_EXCERPTED DATA_:
────────

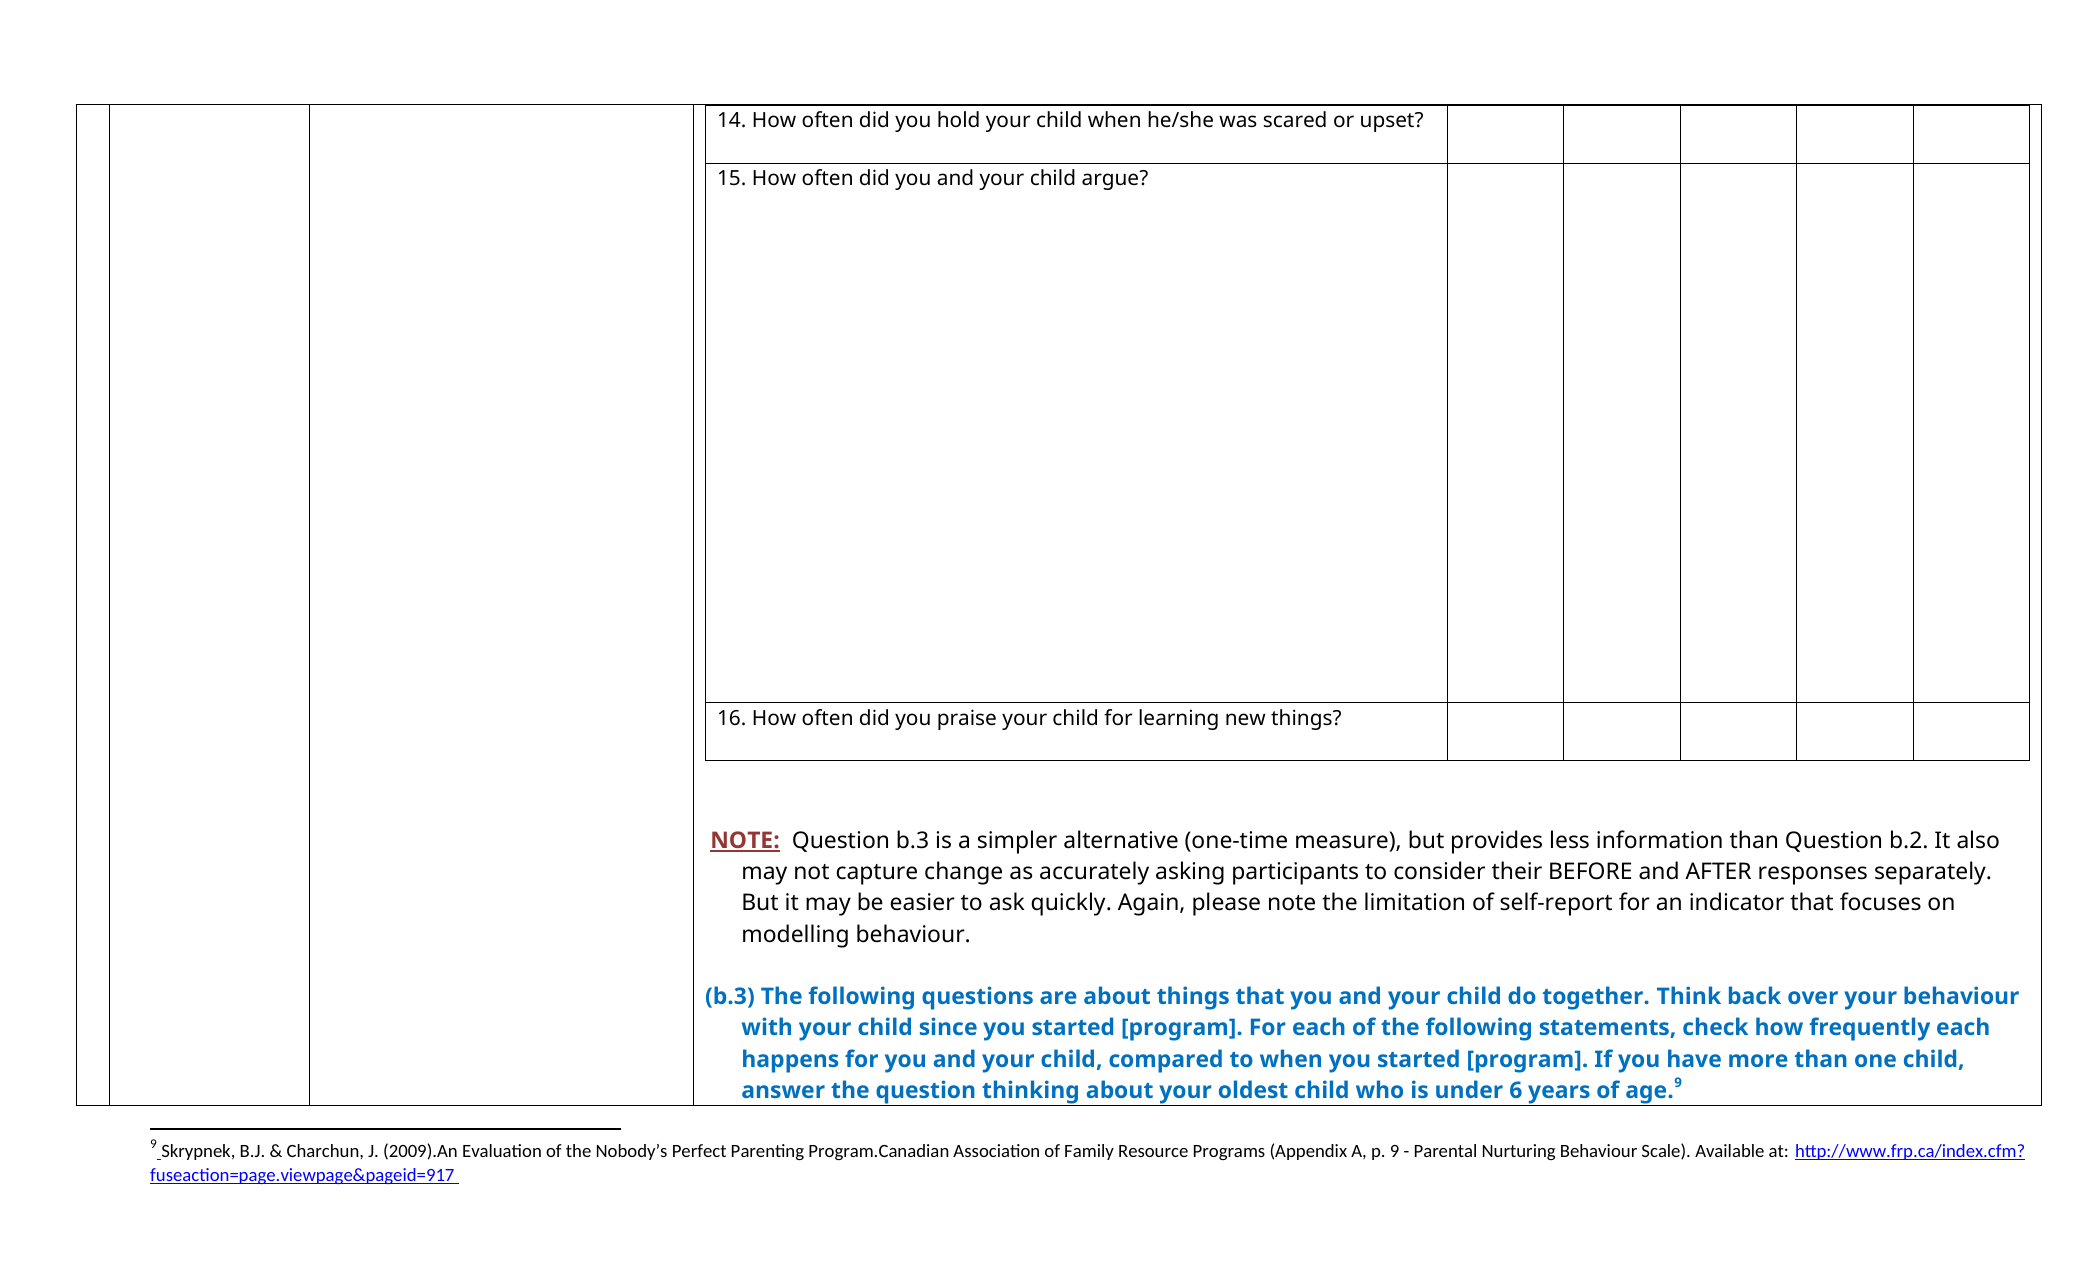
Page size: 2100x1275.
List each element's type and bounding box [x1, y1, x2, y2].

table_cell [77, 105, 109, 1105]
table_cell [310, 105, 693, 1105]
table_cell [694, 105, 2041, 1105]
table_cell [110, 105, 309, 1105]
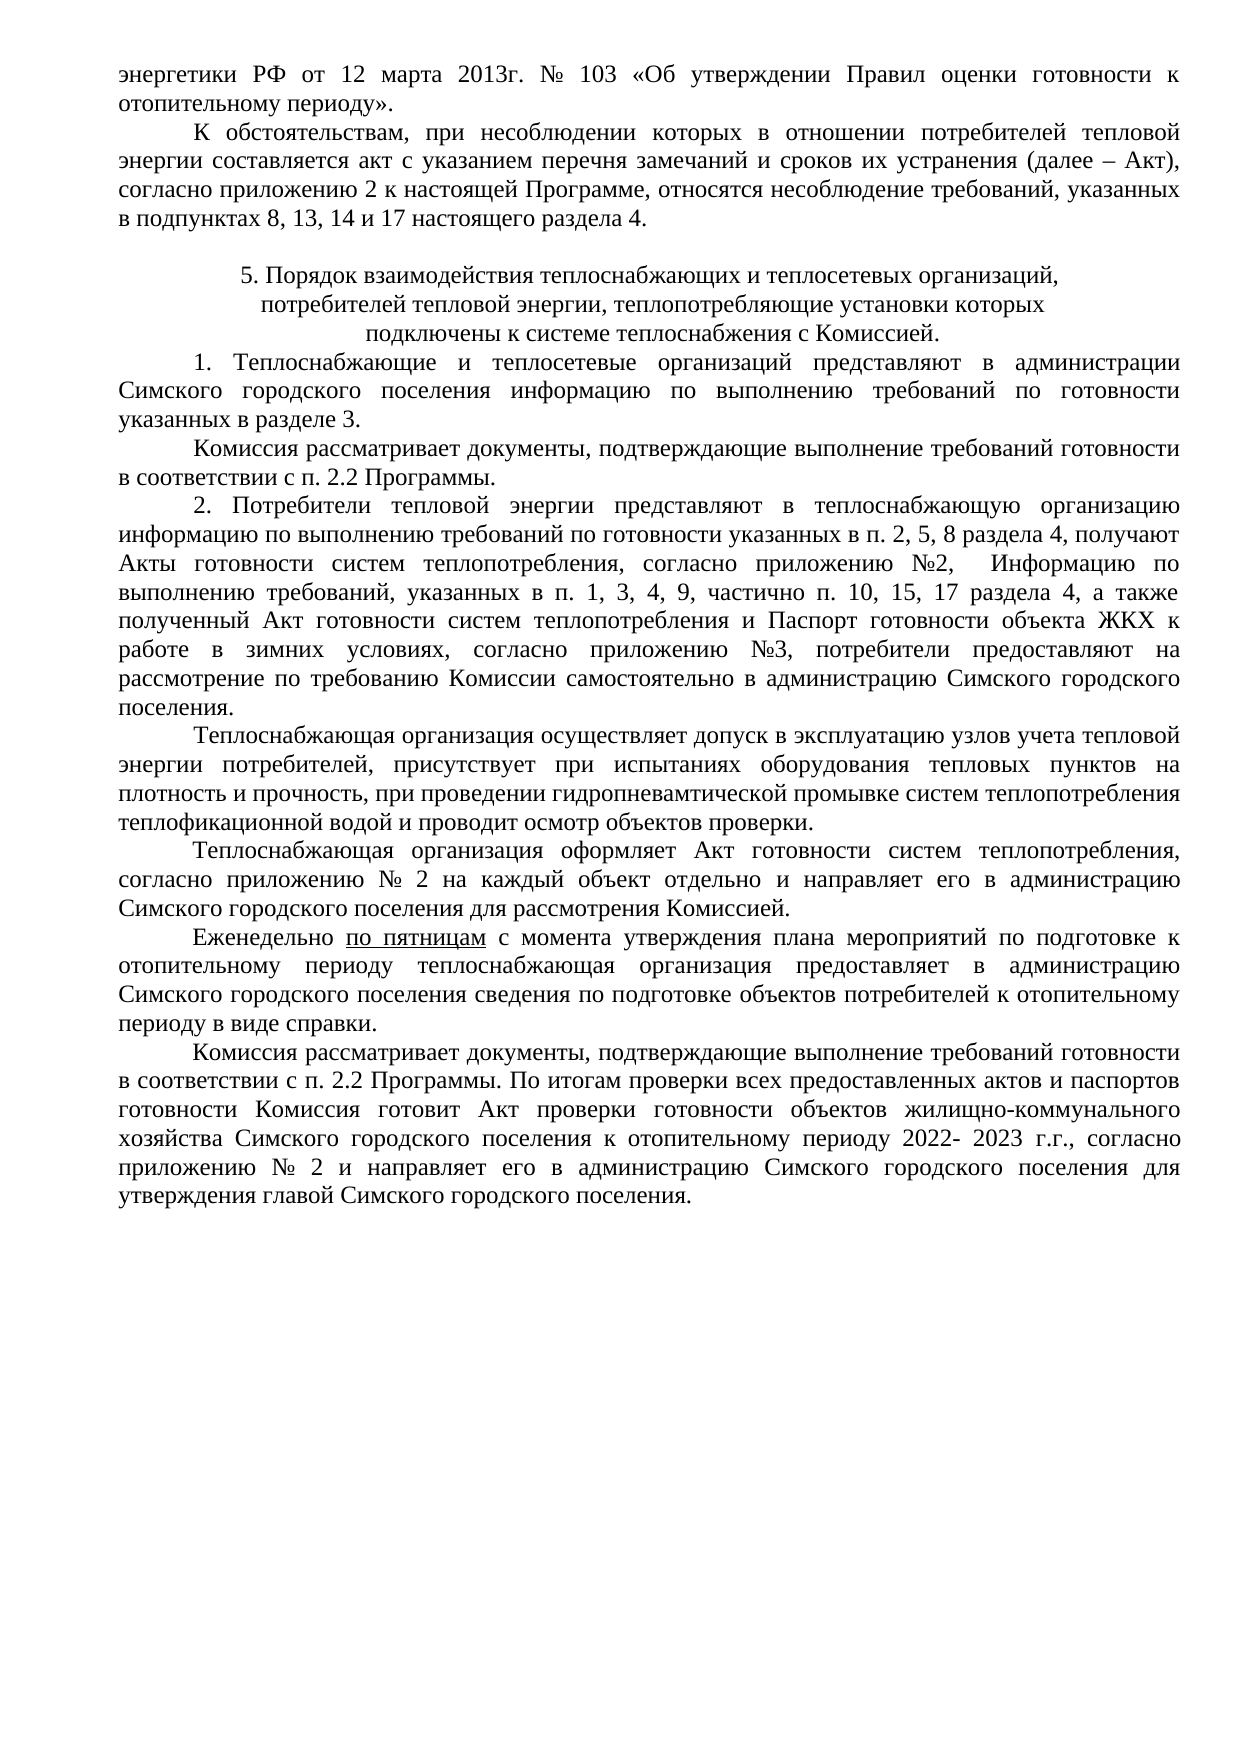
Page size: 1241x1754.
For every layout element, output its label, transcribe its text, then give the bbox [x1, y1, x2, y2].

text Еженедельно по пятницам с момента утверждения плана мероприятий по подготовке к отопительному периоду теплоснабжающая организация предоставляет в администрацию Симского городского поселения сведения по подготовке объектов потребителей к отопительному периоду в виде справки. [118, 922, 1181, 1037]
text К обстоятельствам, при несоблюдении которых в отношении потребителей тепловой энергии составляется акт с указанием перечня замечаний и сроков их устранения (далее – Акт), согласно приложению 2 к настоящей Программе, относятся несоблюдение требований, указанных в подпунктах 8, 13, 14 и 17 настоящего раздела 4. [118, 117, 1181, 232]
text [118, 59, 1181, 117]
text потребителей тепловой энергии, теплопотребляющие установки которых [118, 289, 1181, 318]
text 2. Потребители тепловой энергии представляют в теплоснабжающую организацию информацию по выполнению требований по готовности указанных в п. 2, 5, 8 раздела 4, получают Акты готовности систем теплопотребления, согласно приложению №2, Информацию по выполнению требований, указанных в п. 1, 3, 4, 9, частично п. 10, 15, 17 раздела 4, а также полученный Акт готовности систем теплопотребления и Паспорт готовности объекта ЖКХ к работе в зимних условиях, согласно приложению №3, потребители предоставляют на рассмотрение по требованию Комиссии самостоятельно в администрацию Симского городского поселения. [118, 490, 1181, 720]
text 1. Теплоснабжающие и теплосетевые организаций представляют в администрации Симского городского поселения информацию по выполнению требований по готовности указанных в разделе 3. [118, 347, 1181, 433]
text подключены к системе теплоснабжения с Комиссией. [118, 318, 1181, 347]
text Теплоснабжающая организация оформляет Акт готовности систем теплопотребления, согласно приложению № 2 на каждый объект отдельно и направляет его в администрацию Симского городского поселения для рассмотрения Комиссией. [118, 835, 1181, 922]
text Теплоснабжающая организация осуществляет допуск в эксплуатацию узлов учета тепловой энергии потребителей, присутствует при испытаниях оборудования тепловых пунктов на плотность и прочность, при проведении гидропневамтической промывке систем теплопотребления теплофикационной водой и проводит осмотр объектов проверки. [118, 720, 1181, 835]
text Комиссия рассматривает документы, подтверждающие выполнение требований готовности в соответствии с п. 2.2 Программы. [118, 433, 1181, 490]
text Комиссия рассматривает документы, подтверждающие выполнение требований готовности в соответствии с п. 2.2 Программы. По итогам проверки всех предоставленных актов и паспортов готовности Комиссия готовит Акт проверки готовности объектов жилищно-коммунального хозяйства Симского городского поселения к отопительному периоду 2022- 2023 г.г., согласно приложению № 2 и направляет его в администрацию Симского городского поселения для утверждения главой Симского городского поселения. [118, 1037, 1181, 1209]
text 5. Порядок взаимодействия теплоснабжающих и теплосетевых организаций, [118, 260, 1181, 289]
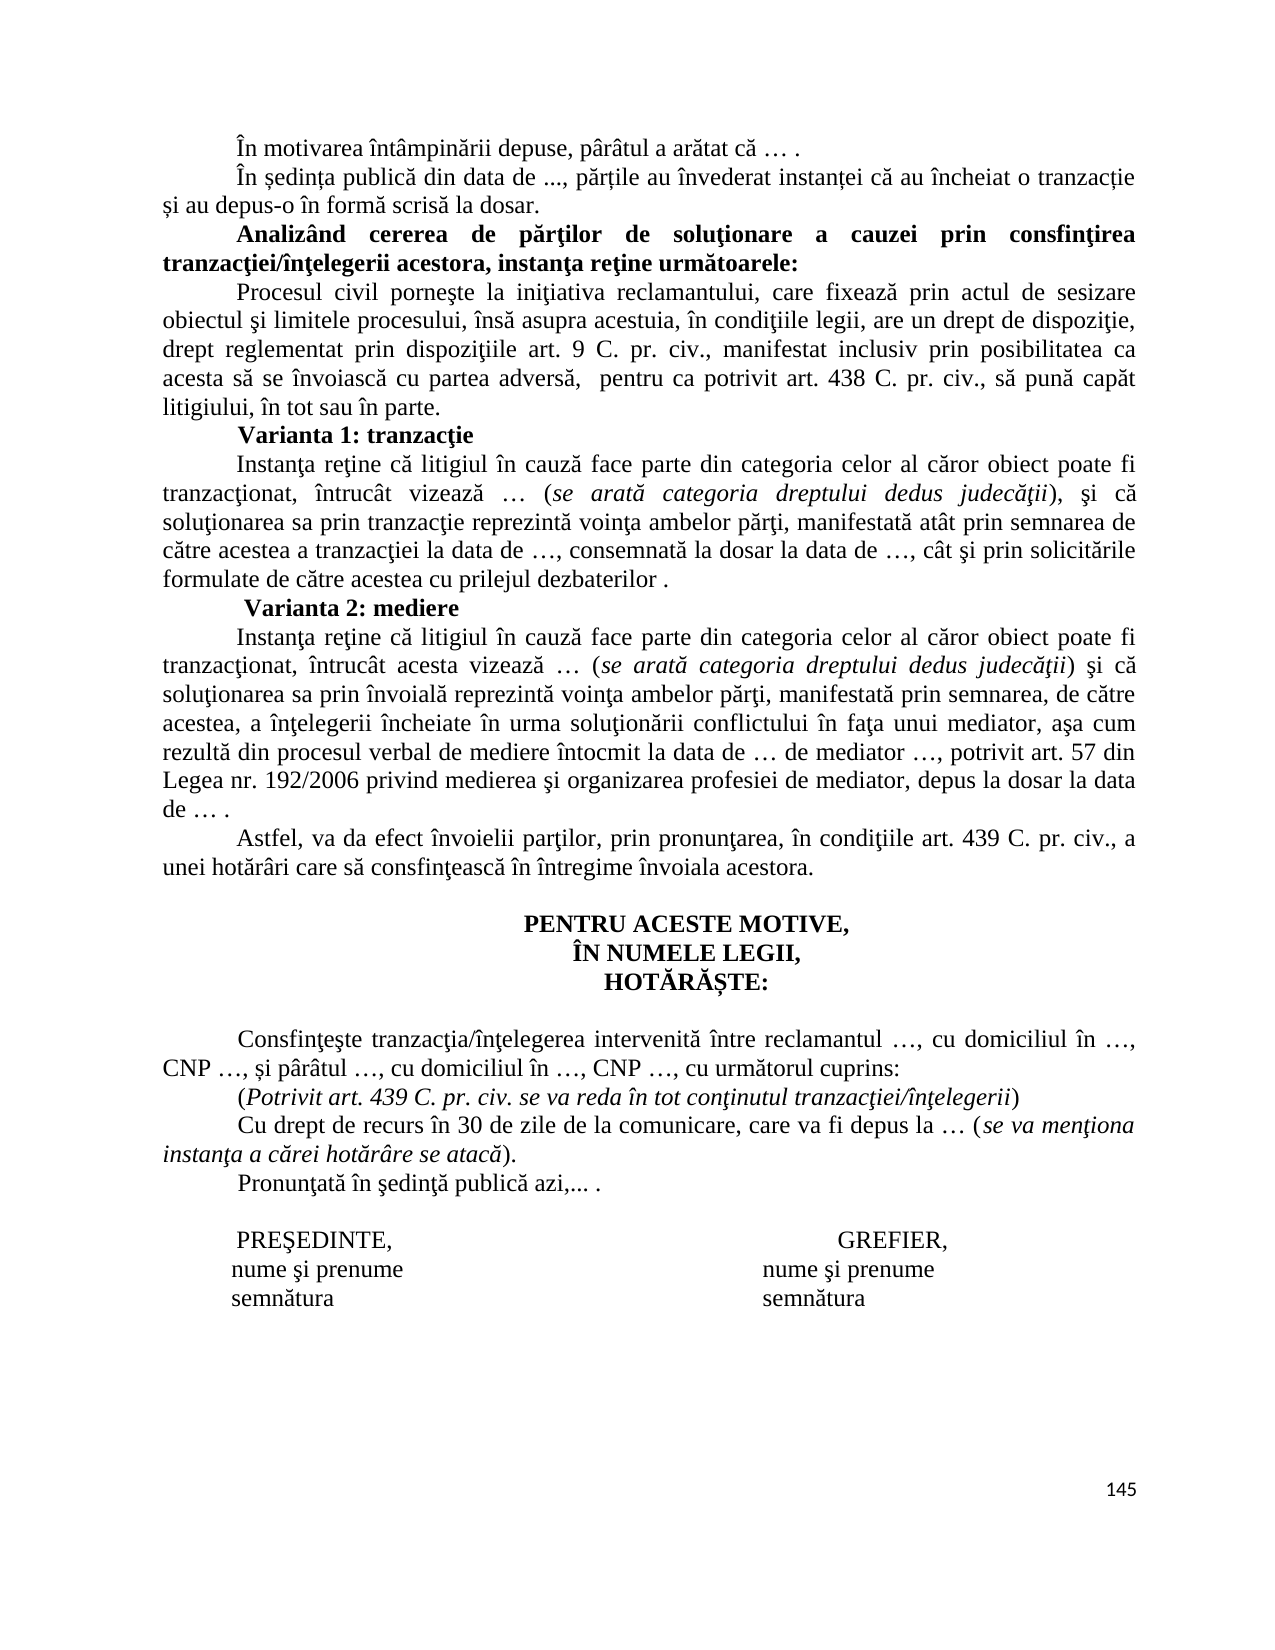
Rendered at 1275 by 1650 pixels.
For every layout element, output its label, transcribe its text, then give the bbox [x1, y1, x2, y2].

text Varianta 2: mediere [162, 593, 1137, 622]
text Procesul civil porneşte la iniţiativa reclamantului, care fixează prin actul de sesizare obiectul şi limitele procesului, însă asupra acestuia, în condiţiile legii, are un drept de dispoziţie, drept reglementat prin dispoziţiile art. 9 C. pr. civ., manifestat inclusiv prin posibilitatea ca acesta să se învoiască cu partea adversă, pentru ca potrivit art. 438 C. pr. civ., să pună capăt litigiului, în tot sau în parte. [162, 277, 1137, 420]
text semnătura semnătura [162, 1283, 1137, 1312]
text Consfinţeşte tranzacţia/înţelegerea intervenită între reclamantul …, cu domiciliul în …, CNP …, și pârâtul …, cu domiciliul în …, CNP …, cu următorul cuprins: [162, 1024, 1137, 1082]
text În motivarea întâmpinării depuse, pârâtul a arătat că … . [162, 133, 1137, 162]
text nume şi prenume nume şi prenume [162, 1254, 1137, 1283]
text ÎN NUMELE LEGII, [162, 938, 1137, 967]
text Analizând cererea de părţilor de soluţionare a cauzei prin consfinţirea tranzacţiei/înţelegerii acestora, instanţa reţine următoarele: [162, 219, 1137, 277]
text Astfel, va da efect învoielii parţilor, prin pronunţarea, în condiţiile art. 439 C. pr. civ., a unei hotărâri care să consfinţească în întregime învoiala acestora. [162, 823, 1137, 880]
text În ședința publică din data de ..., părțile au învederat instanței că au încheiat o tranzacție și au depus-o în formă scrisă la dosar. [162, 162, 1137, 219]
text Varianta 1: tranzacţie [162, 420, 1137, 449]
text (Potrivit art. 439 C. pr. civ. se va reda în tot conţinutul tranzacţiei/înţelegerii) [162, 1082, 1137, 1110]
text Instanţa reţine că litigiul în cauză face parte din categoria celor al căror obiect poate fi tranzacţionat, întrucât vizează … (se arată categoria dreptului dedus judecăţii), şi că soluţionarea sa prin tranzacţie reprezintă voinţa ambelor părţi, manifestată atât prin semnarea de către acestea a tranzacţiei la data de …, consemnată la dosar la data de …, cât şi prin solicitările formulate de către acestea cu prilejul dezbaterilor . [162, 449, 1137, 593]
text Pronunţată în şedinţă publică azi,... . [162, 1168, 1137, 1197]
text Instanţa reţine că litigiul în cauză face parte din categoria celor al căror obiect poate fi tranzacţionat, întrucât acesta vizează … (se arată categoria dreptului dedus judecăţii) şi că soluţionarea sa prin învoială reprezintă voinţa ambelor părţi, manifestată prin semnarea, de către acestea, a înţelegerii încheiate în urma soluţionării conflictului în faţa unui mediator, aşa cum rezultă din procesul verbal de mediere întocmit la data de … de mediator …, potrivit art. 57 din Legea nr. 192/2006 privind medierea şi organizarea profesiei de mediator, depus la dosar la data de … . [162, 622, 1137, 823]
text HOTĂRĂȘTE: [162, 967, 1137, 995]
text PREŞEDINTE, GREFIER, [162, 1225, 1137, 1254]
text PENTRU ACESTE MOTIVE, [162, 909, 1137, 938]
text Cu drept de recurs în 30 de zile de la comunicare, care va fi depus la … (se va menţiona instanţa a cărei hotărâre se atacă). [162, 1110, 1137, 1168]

────────

_ACTIVITY_:
Print each line of the listing, starting at its first and ending with the line that holds "Page size: 1241x1754.", but skip any pictures.

_TASK RESULT_:
Page size: 2100x1275.
List each element's type and bounding box [x1, y1, x2, y2].

table_cell [77, 105, 109, 1105]
table_cell [310, 105, 693, 1105]
table_cell [694, 105, 2041, 1105]
table_cell [110, 105, 309, 1105]
Page size: 1241x1754.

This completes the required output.